C H A M O M I L E

63K 1.7K 6.4K
                                    

Hey guys-

If you're in America, Happy Thanksgiving-ish? It's already passed. But oh welp! Anyway, I hope you enjoy this wholesome filler.

Without further adieu, I present to you...

C H A M O M I L E

amelie zabini

The moment we all arrived back at Hogwarts, I immediately headed back to my dorm. Everyone else attended their classes and ate lunch, but I decided to stay in. Before I left home, my mum and dad sat me down and talked about Zeno and I being in a relationship.

My mum is all for it, though my father was pretty hesitant about the whole idea. I mean, there really is nothing he can do regarding my relationship with Zeno. I live by the whole 'If my mum is okay with it, anyone else's opinion doesn't matter to me'. In the end, I found my father accepting the concept.

Good.

I knew I was missing class and important assignments. I knew I was missing out on silly conversations during lunch and maybe even dinner. But it's only one day without it, right? It's only one day, so I'll be fine.

Nuzzled up in the comfort of my own bed- my own sheets. The warmth underneath the duvet covers and the feather-filled pillow. I watched the sun kneel as the moon arose. Even then the moon was bright enough to glisten through the drapes.

Just the ticking of a clock or two in the room as I slept and woke up repetitively. Even though the clocks were ticking, time felt still.

Everything was still.

I had a lot of love for my twin brother, Zenith. In fact, it's guilty to even admit that I still do. But I can't beat myself up for this-. Zenith is my own flesh and blood. We bared in the same linens for 9 months. Had the same source of energy. Same source of food. We were practically the same.

Though far from the same.

Am I a bad person for feeling betrayed? It feels wrong to even feel bad. I feel bad mostly for Scarlett. No one should ever have to endure that - endure the emotional abuse.

It's painful to know that your own flesh and blood, your own brother, your own best friend, would even do such a thing to another person you love.

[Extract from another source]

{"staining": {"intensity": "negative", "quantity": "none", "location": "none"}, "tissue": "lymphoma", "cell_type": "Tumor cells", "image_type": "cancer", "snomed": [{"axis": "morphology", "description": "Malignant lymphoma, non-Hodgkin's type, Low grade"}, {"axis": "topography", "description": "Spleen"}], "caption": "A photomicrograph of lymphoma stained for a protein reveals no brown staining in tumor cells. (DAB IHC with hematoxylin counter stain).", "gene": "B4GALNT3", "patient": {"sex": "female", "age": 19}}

It was a difficult concept to grasp, though I had to grasp it tightly. It has happened. Zenith did it. It's in fine print. Bold lettering.

The blood we share shouldn't falter the actions he performed.

It's just heartbreaking.

He's my brother. And I'm heartbroken.

Mum cried to me before I left home. Told me that all she could do was blame herself. And for what? Mum did nothing wrong. Neither of my parents did anything wrong. They raised us perfectly. Neither of my parents ever put their hands on us. Threatened to, sure. But my mum and dad would never lay a finger on us.

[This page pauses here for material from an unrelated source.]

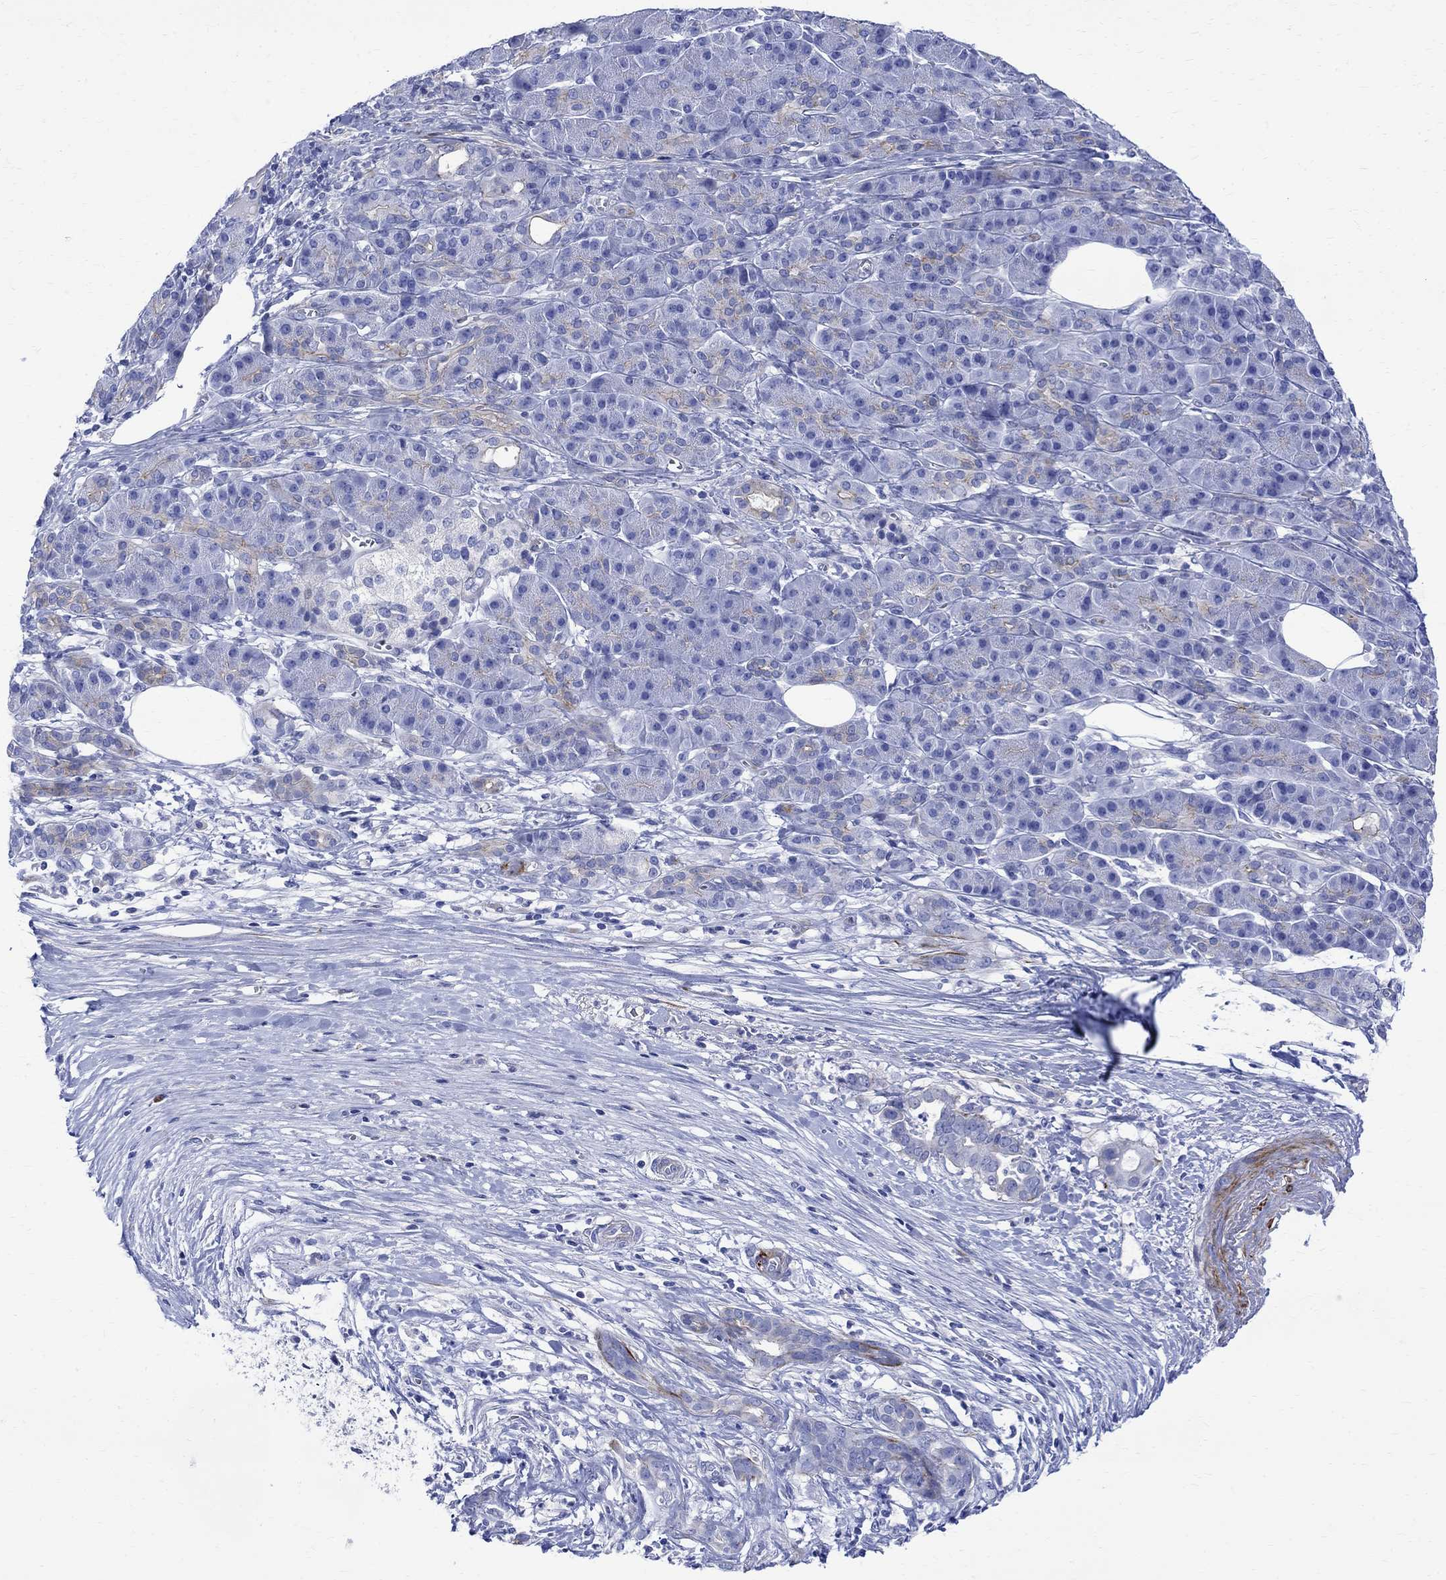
{"staining": {"intensity": "weak", "quantity": "<25%", "location": "cytoplasmic/membranous"}, "tissue": "pancreatic cancer", "cell_type": "Tumor cells", "image_type": "cancer", "snomed": [{"axis": "morphology", "description": "Adenocarcinoma, NOS"}, {"axis": "topography", "description": "Pancreas"}], "caption": "Tumor cells are negative for protein expression in human pancreatic adenocarcinoma.", "gene": "PARVB", "patient": {"sex": "male", "age": 61}}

We've never been manipulated before. Our parents brought us up with love and prosperity. With bravery and all. With all the love a parent could give.

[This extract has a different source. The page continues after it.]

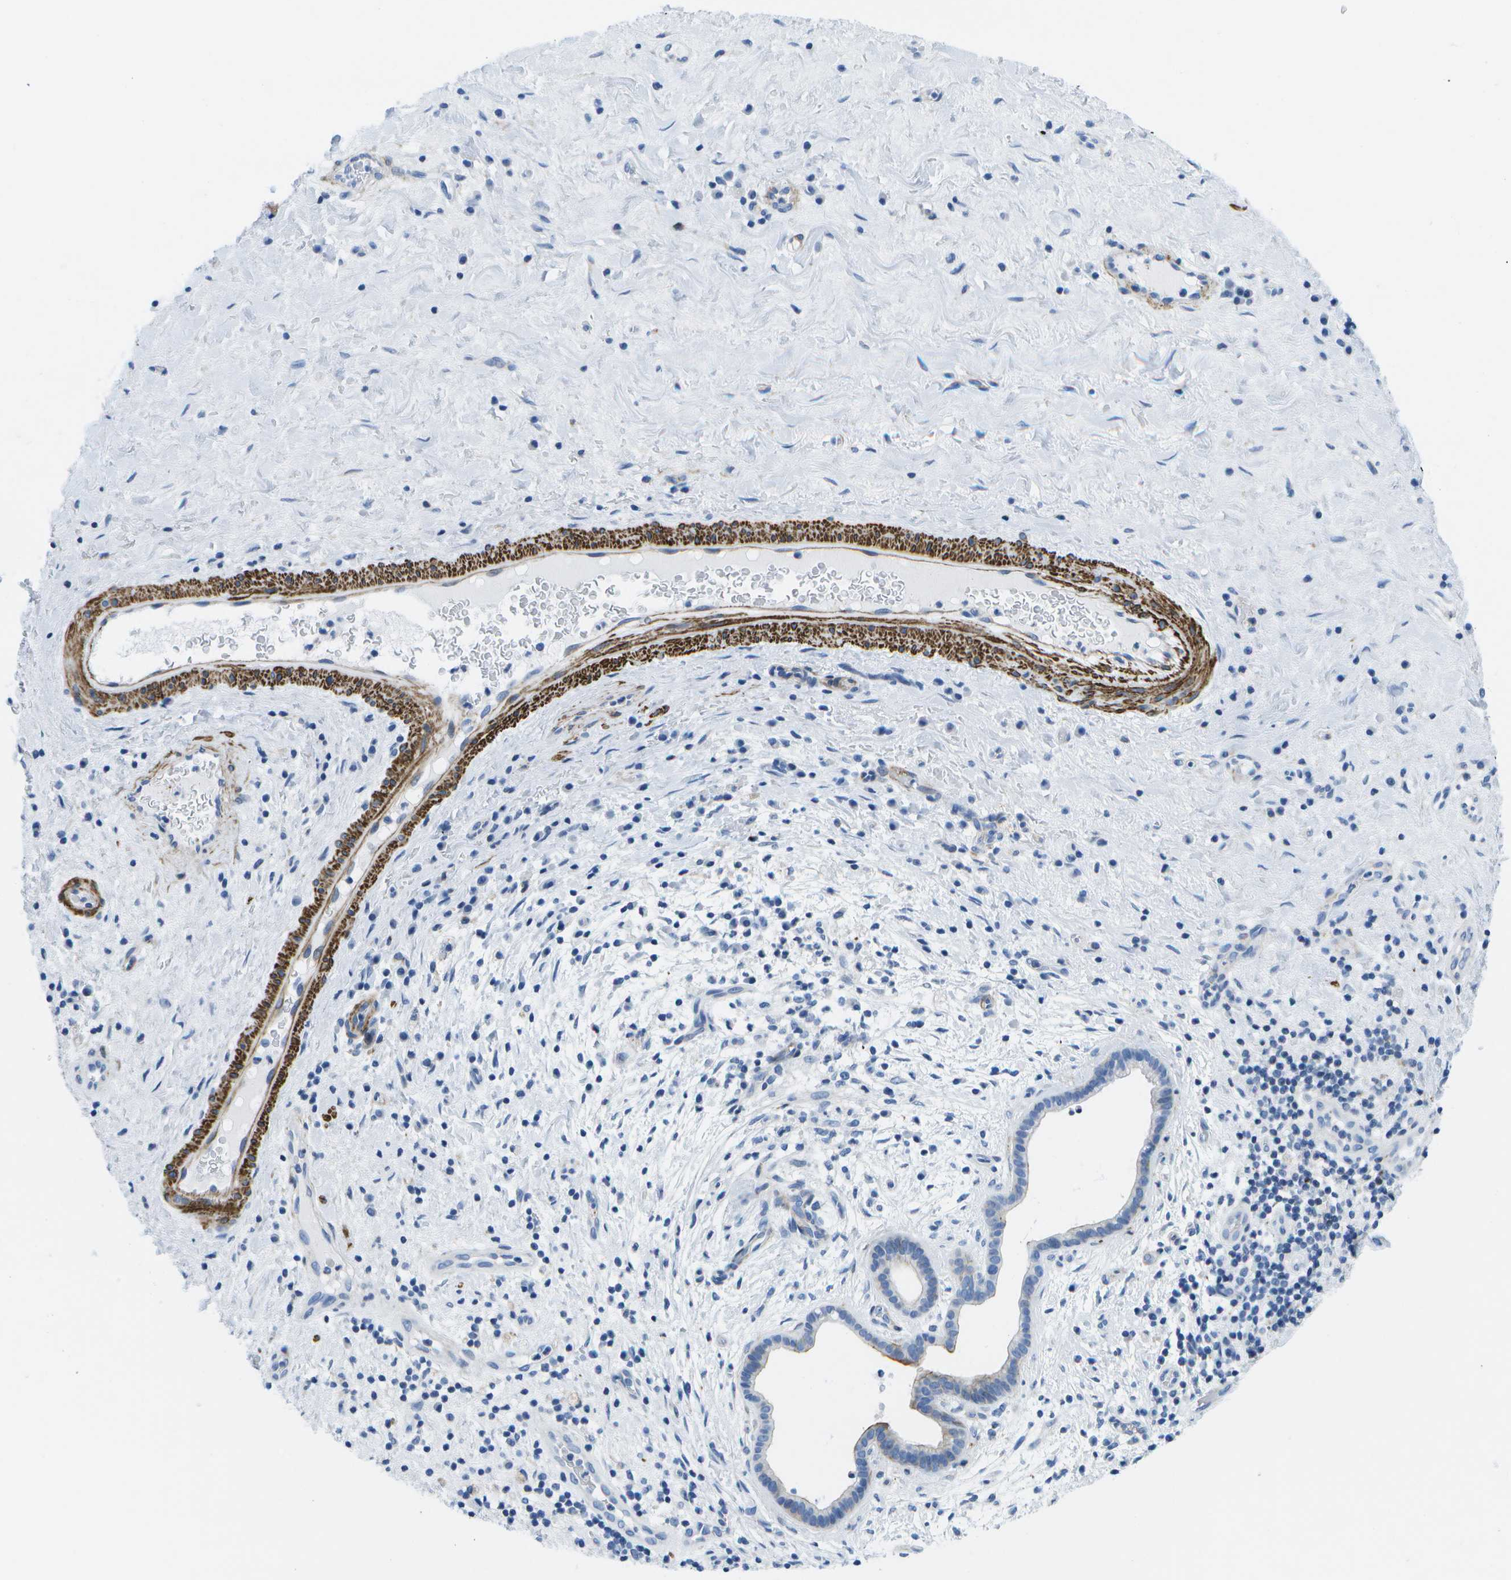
{"staining": {"intensity": "moderate", "quantity": "25%-75%", "location": "cytoplasmic/membranous"}, "tissue": "liver cancer", "cell_type": "Tumor cells", "image_type": "cancer", "snomed": [{"axis": "morphology", "description": "Cholangiocarcinoma"}, {"axis": "topography", "description": "Liver"}], "caption": "Cholangiocarcinoma (liver) stained with a brown dye reveals moderate cytoplasmic/membranous positive staining in about 25%-75% of tumor cells.", "gene": "ADGRG6", "patient": {"sex": "female", "age": 38}}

It never made sense to my mum how Zenith would turn out that way. If I was given to chance to ask him 'Why?' I would. But I couldn't face him. I would break down and cry. And scream at him for being so bloody stupid.

I told my mum that he is his own person. Whatever he doesn't surely doesn't reflect on you or dad.

The supposed other half of me is far away. But who are we to blame but the predecessor himself?